1. Fruit fly - Dacus diversus Coq and D.cucurbitae (Tephritidae: Diptera)

    Damage
    • The maggot tunnel into the fruits and cause rotting and pre-mature fall of the developing fruits. The fly seems to prefer green and tender fruits of pumpkin as it is not able to pierce the hard rind of some other fruits.
    • The infested fruits can easily be recognized by the distortion or rotting area around the site of oviposition.
    • Sometimes the young maggot can also be seen eating on the flowers and rarely they may feed on the curcurbit veins with consequent formation of galls.
    • It attacks all fruits of cucurbitaceous besides attacking tomato, chillies, brinjal, papaya, guava, peach, dates, citrus etc.
    Bionomics
    • The adult of B.cucurbitae a reddish brown fly with lemon yellow curved vertical markings on the thorax and fuscous shading on outer margins of wings B. ciliates smaller than B.cucurbitae.

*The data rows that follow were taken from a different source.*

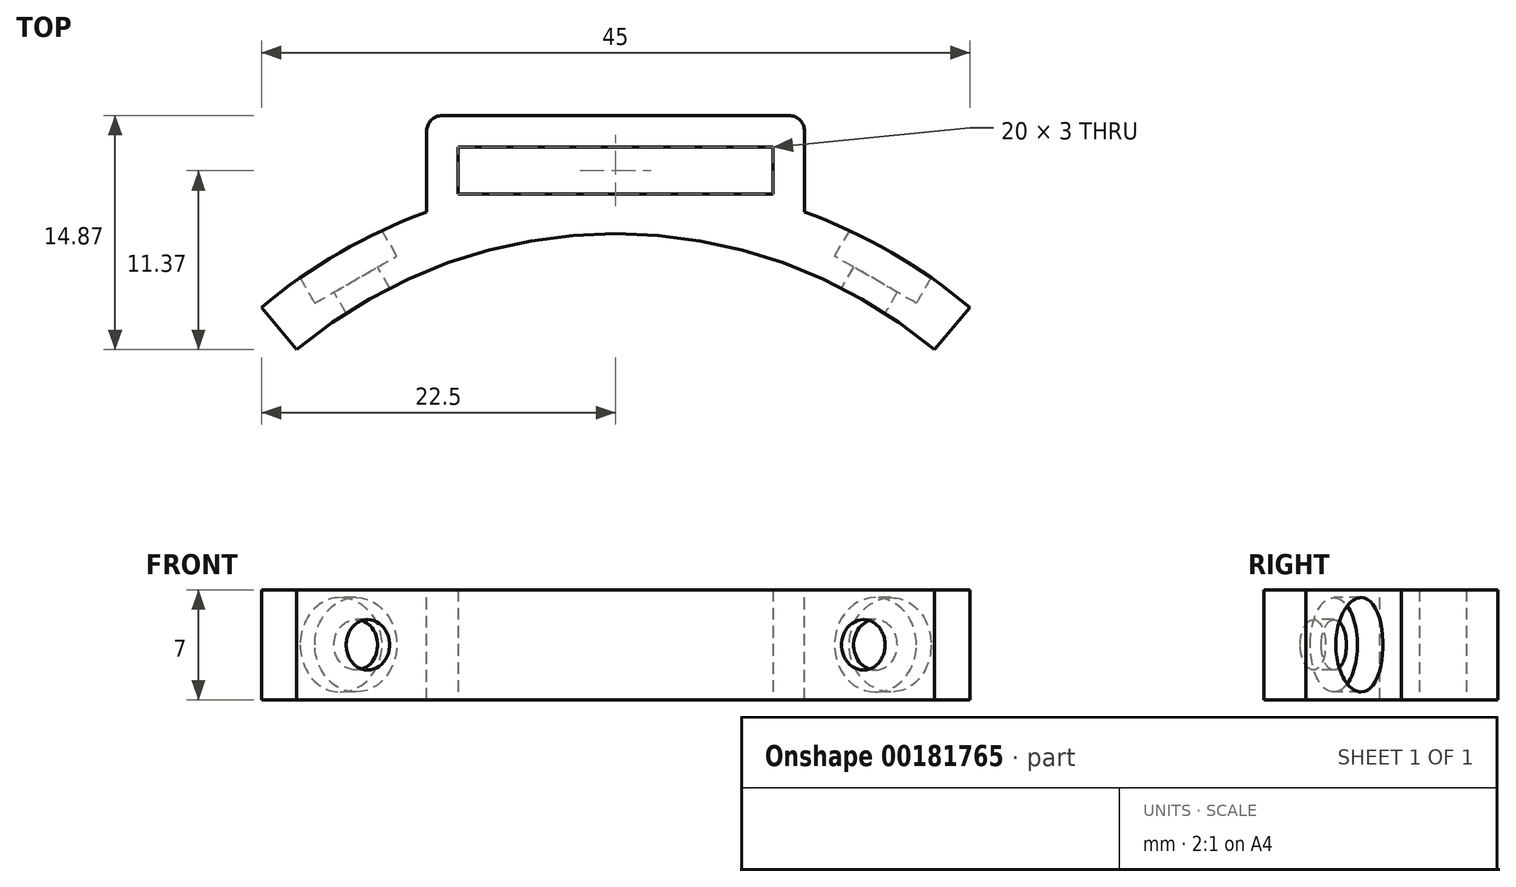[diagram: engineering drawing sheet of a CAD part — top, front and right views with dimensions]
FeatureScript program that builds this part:
annotation { "Feature Type Name" : "Feature", "Feature Type Description" : "" }
export const myFeature = defineFeature(function(context is Context, id is Id, definition is map)
    precondition{}
    {
        {
            var Q0;
            Q0=qCreatedBy(makeId("Top.planeOp"),FACE);
            var sketch = newSketch(context, id + "F0", { "sketchPlane" : qUnion([Q0])});
            skCircle(sketch, "E0", {"center": v(0, 0) * mm, "radius": 31.5 * mm});
            skCircle(sketch, "E1", {"center": v(0, 0) * mm, "radius": 35 * mm});
            skSolve(sketch);
        }
        {
            var Q0;
            Q0 = qSketchRegion(id + "F0", true);
            var Q1;
            Q1=sQuery(id+"F0.wireOp",EDGE,"E1");
            extrude(context, id + "F1", {"entities" : qUnion([Q0]), "surfaceEntities" : qUnion([Q1]), "endBound" : BoundingType.SYMMETRIC, "oppositeDirection" : true, "depth" : 7 * mm});
        }
        {
            var Q0;
            Q0=qCreatedBy(makeId("Top.planeOp"),FACE);
            var sketch = newSketch(context, id + "F2", { "sketchPlane" : qUnion([Q0])});
            skLineSegment(sketch, "E2.bottom", {"start": v(11, 39) * mm, "end": v(-11, 39) * mm});
            skLineSegment(sketch, "E2.top", {"start": v(12, 31.5) * mm, "end": v(-12, 31.5) * mm});
            skLineSegment(sketch, "E2.left", {"start": v(12, 38) * mm, "end": v(12, 31.5) * mm});
            skLineSegment(sketch, "E2.right", {"start": v(-12, 38) * mm, "end": v(-12, 31.5) * mm});
            skLineSegment(sketch, "E3.bottom", {"start": v(-10, 37) * mm, "end": v(10, 37) * mm});
            skLineSegment(sketch, "E3.top", {"start": v(-10, 34) * mm, "end": v(10, 34) * mm});
            skLineSegment(sketch, "E3.left", {"start": v(-10, 37) * mm, "end": v(-10, 34) * mm});
            skLineSegment(sketch, "E3.right", {"start": v(10, 37) * mm, "end": v(10, 34) * mm});
            skPoint(sketch, "E4.visualSharp", {"position": v(-12, 39) * mm});
            skArc(sketch, "E4.filletArc", {"start": v(-11, 39) * mm, "mid": v(-11.7, 38.7) * mm, "end": v(-12, 38) * mm});
            skPoint(sketch, "E5.visualSharp", {"position": v(12, 39) * mm});
            skArc(sketch, "E5.filletArc", {"start": v(12, 38) * mm, "mid": v(11.7, 38.7) * mm, "end": v(11, 39) * mm});
            skSolve(sketch);
        }
        {
            var Q0;
            Q0=makeQuery(id+"F2.imprint","IMPRINT",FACE,{"disambiguationData":[TD([[makeQuery(id+"F2.imprint","IMPRINT",EDGE,{"derivedFrom":sQuery(id+"F2.wireOp",EDGE,"E2.bottom")}),1.0]])]});
            var Q1;
            Q1 = qSketchRegion(id + "F5", true);
            extrude(context, id + "F3", {"entities" : qUnion([Q0, Q1]), "operationType" : NewBodyOperationType.ADD, "endBound" : BoundingType.SYMMETRIC, "depth" : 7 * mm});
        }
        {
            var Q0;
            Q0=makeQuery(id+"F2.imprint","IMPRINT",FACE,{"disambiguationData":[TD([[makeQuery(id+"F2.imprint","IMPRINT",EDGE,{"derivedFrom":sQuery(id+"F2.wireOp",EDGE,"E3.bottom")}),-1.0]])]});
            extrude(context, id + "F4", {"entities" : qUnion([Q0]), "operationType" : NewBodyOperationType.REMOVE, "endBound" : BoundingType.SYMMETRIC, "oppositeDirection" : true, "depth" : 25 * mm});
        }
        {
            var Q0;
            Q0=qCreatedBy(makeId("Top.planeOp"),FACE);
            var sketch = newSketch(context, id + "F5", { "sketchPlane" : qUnion([Q0])});
            skLineSegment(sketch, "E6", {"start": v(0, 0) * mm, "end": v(30.06, 52.07) * mm, "construction": true});
            skLineSegment(sketch, "E7.bottom", {"start": v(17.89, 27.78) * mm, "end": v(16.5, 28.58) * mm});
            skLineSegment(sketch, "E7.top", {"start": v(16.1, 24.67) * mm, "end": v(14.7, 25.47) * mm});
            skLineSegment(sketch, "E7.left", {"start": v(17.89, 27.78) * mm, "end": v(16.1, 24.67) * mm});
            skLineSegment(sketch, "E7.right", {"start": v(16.5, 28.58) * mm, "end": v(14.7, 25.47) * mm});
            skCircle(sketch, "E8", {"center": v(0, 0) * mm, "radius": 33 * mm, "construction": true});
            skLineSegment(sketch, "E9.bottom", {"start": v(16.5, 28.58) * mm, "end": v(19.1, 27.08) * mm});
            skLineSegment(sketch, "E9.top", {"start": v(18.16, 31.46) * mm, "end": v(20.76, 29.96) * mm});
            skLineSegment(sketch, "E9.left", {"start": v(16.5, 28.58) * mm, "end": v(18.16, 31.46) * mm});
            skLineSegment(sketch, "E9.right", {"start": v(19.1, 27.08) * mm, "end": v(20.76, 29.96) * mm});
            skSolve(sketch);
        }
        {
            var Q0;
            Q0=qCreatedBy(makeId("Top.planeOp"),FACE);
            var sketch = newSketch(context, id + "F6", { "sketchPlane" : qUnion([Q0])});
            skLineSegment(sketch, "E10", {"start": v(0, 0) * mm, "end": v(-27.34, 47.35) * mm, "construction": true});
            skLineSegment(sketch, "E11.bottom", {"start": v(-17.89, 27.78) * mm, "end": v(-16.5, 28.58) * mm});
            skLineSegment(sketch, "E11.top", {"start": v(-16.1, 24.7) * mm, "end": v(-14.72, 25.5) * mm});
            skLineSegment(sketch, "E11.left", {"start": v(-17.89, 27.78) * mm, "end": v(-16.1, 24.7) * mm});
            skLineSegment(sketch, "E11.right", {"start": v(-16.5, 28.58) * mm, "end": v(-14.72, 25.5) * mm});
            skCircle(sketch, "E12", {"center": v(0, 0) * mm, "radius": 33 * mm, "construction": true});
            skLineSegment(sketch, "E13.bottom", {"start": v(-16.5, 28.58) * mm, "end": v(-19.1, 27.08) * mm});
            skLineSegment(sketch, "E13.top", {"start": v(-17.83, 30.88) * mm, "end": v(-20.43, 29.38) * mm});
            skLineSegment(sketch, "E13.left", {"start": v(-16.5, 28.58) * mm, "end": v(-17.83, 30.88) * mm});
            skLineSegment(sketch, "E13.right", {"start": v(-19.1, 27.08) * mm, "end": v(-20.43, 29.38) * mm});
            skSolve(sketch);
        }
        {
            var Q0;
            Q0=qCreatedBy(makeId("Top.planeOp"),FACE);
            var sketch = newSketch(context, id + "F7", { "sketchPlane" : qUnion([Q0])});
            skLineSegment(sketch, "E14", {"start": v(0, 0) * mm, "end": v(34.84, 41.52) * mm, "construction": true});
            skSolve(sketch);
        }
        {
            var Q0;
            Q0=sQuery(id+"F7.wireOp",EDGE,"E14");
            cPlane(context, id + "F8", {"entities" : qUnion([Q0]), "cplaneType" : CPlaneType.LINE_ANGLE, "offset" : 25 * mm, "angle" : 90 * degree, "width" : 150 * mm, "height" : 150 * mm});
        }
        {
            var Q0;
            Q0=qCreatedBy(id+"F8.planeOp",FACE);
            var sketch = newSketch(context, id + "F9", { "sketchPlane" : qUnion([Q0])});
            skLineSegment(sketch, "E15.bottom", {"start": v(27.94, 4.32) * mm, "end": v(38.42, 4.32) * mm});
            skLineSegment(sketch, "E15.top", {"start": v(27.94, -5.12) * mm, "end": v(38.42, -5.12) * mm});
            skLineSegment(sketch, "E15.left", {"start": v(27.94, 4.32) * mm, "end": v(27.94, -5.12) * mm});
            skLineSegment(sketch, "E15.right", {"start": v(38.42, 4.32) * mm, "end": v(38.42, -5.12) * mm});
            skLineSegment(sketch, "E16", {"start": v(0, 15.27) * mm, "end": v(0, -15.27) * mm});
            skSolve(sketch);
        }
        {
            var Q0;
            Q0=makeQuery(id+"F9.imprint","IMPRINT",FACE,{"disambiguationData":[TD([[makeQuery(id+"F9.imprint","IMPRINT",EDGE,{"derivedFrom":sQuery(id+"F9.wireOp",EDGE,"E15.bottom")}),-1.0]])]});
            var Q1;
            Q1=sQuery(id+"F9.wireOp",EDGE,"E16");
            revolve(context, id + "F10", {"operationType" : NewBodyOperationType.REMOVE, "entities" : qUnion([Q0]), "axis" : qUnion([Q1]), "revolveType" : RevolveType.ONE_DIRECTION, "angle" : 280 * degree});
        }
        {
            var Q0;
            Q0=makeQuery(id+"F5.imprint","IMPRINT",FACE,{"disambiguationData":[TD([[makeQuery(id+"F5.imprint","IMPRINT",EDGE,{"derivedFrom":sQuery(id+"F5.wireOp",EDGE,"E9.top")}),-1.0]])]});
            var Q1;
            Q1=makeQuery(id+"F5.imprint","IMPRINT",FACE,{"disambiguationData":[TD([[makeQuery(id+"F5.imprint","IMPRINT",EDGE,{"derivedFrom":sQuery(id+"F5.wireOp",EDGE,"E7.top")}),-1.0]])]});
            var Q2;
            Q2=sQuery(id+"F5.wireOp",EDGE,"E6");
            revolve(context, id + "F11", {"operationType" : NewBodyOperationType.REMOVE, "entities" : qUnion([Q0, Q1]), "axis" : qUnion([Q2]), "revolveType" : RevolveType.FULL});
        }
        {
            var Q0;
            Q0 = qSketchRegion(id + "F6", true);
            var Q1;
            Q1=sQuery(id+"F6.wireOp",EDGE,"E10");
            revolve(context, id + "F12", {"operationType" : NewBodyOperationType.REMOVE, "entities" : qUnion([Q0]), "axis" : qUnion([Q1]), "revolveType" : RevolveType.FULL, "oppositeDirection" : true});
        }
    });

    • It thrusts 5 to 15 cylindrical white eggs singly or in groups into flowers or tender fruits.
    • The fly makes a number of punctures with her ovipositor before the eggs are laid. A resinous secretion ooze out from the injured fruit to repair the punctures.
    • The eggs hatch out in 1 to 9 days liberating small, dirty white apodous maggots and become full grown in 3-21 days.
    • Pupation takes place in soil.
    • Some time it may pupate in the fruit itself.
    • Pupal period is 3-9 days in summer and 30 days in winter.
    • The adults are free living on flower vector and can very often be seen congregating on the undersurface of the leaves during morning hours.
    Management
    • Remove and dispose ripe fruits from trees and ground to suppress fruit fly population.
    • Use methyl eugenol traps to attract and kill adult flies.
    • Cover fruits with a semi-permeable shrink-wrap film.
    • Spray fenthion 1 ml/1 or malathion 2 ml/1 on semi-ripe fruits.